In spite of the above, several management strategies have been described in the literature to increase the chance of a successful transition to adult urologic care in those with spina bifida or bladder exstrophy. Firstly, the evidence demonstrates a growing consensus for the establishment of dedicated transitional spina bifida clinics – Tan et al compared outcomes of 71 and 116 patients who were and were not enrolled in transitional clinics respectively, and found that those in the dedicated transitional clinic had earlier evaluation by adult urologist (70.4% below 21 and 23.3% below 21), were more likely to perform CIC (78.9% and 57.8%), and less likely to undergo procedures in adulthood (3). Other studies also suggest that a short interval between paediatric discharge and adult follow-up is of benefit, and is associated with lower rates of UDS abnormality (specifically detrusor overactivity). Moreover, the same study described that 42% of patients required intervention on adult follow-up (regardless of interval period), and management change occurred in 59% - suggesting that any significant interval period between paediatric and adult urologic care thereby delays treatment. Another study interestingly highlights that in their sample, urological and neurosurgical outcomes did not impact transitional spina bifida patient or parent satisfaction – instead the most common factor negatively impacting satisfaction was a feeling that financial and employment factors were unaddressed.
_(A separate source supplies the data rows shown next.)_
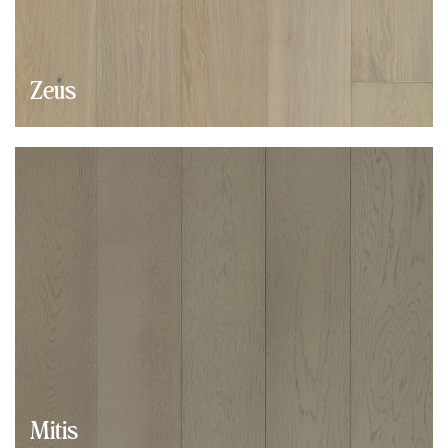
Zeus
Mitis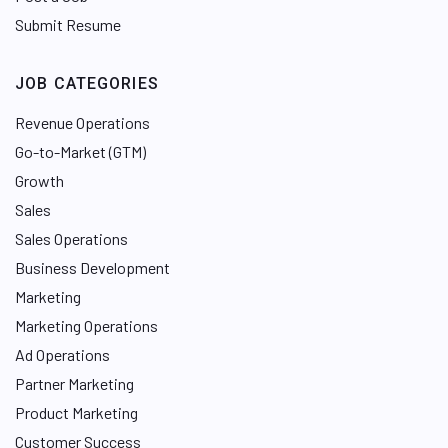
Submit Resume
JOB CATEGORIES
Revenue Operations
Go-to-Market (GTM)
Growth
Sales
Sales Operations
Business Development
Marketing
Marketing Operations
Ad Operations
Partner Marketing
Product Marketing
Customer Success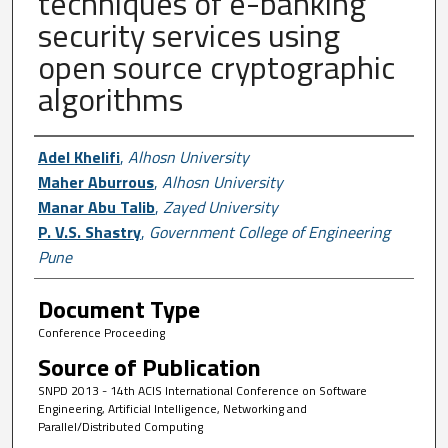
techniques of e-banking
security services using
open source cryptographic
algorithms
Author First name, Last name, Institutio
Adel Khelifi
,
Alhosn University
Maher Aburrous
,
Alhosn University
Manar Abu Talib
,
Zayed University
P. V.S. Shastry
,
Government College of Engineering
Pune
Document Type
Conference Proceeding
Source of Publication
SNPD 2013 - 14th ACIS International Conference on Software
Engineering, Artificial Intelligence, Networking and
Parallel/Distributed Computing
TRAQ (transition readiness assessment questionnaire) scores are also lower in the financial domain in other cohorts of paediatric patients with voiding dysfunction. Ultimately, this data is suggestive that a biopsychosocial approach must be applied to transitional urologic care of spina bifida and other causes of paediatric voiding dysfunction, with involvement of allied health.
Interpretation of results
Several roadblocks exist to successful transitional care of children with voiding dysfunction secondary to congenital conditions. In those with spina bifida, even those with significant surgical histories and therefore need for prompt adult urological follow-up have similarly poor rates of successful transition, and identification of risk factors is difficult as documented non-adherence, travel time and hospital familiarity have not been found predictive of successful or unsuccessful transition. Rates of successful transition in bladder exstrophy are similarly poor, again with logistical factors not having been shown useful in identifying patients at risk of failed transition. A gamut of potential management strategies to overcome the abovementioned issues have been evidenced in the literature, included dedicated transitional clinics, a brief interval between paediatric discharge and adult urologic follow-up, and a biopsychosocial focus involving allied health.
Concluding message
Transitional care (from paediatric to adult urology) of children with voiding dysfunction secondary to congenital abnormalities such as spina bifida and bladder exstrophy is complex. Rates of successful transition in the literature for these conditions is low, even with those with complex surgical history. There are several biopsychosocial barriers to successful transition identified in the literature – chiefly the difficulty in identifying predictors of unsuccessful transition, with intuitive factors such as distance to clinic, hospital familiarity, travel time, and documented past non-adherence not having been shown to be predictive of failed transition. Several management strategies have been described that have been shown to improve transition in the literature, including dedicated transitional urology clinics, short interval between paediatric and adult urology appointment and a biopsychosocial focus with allied health involvement.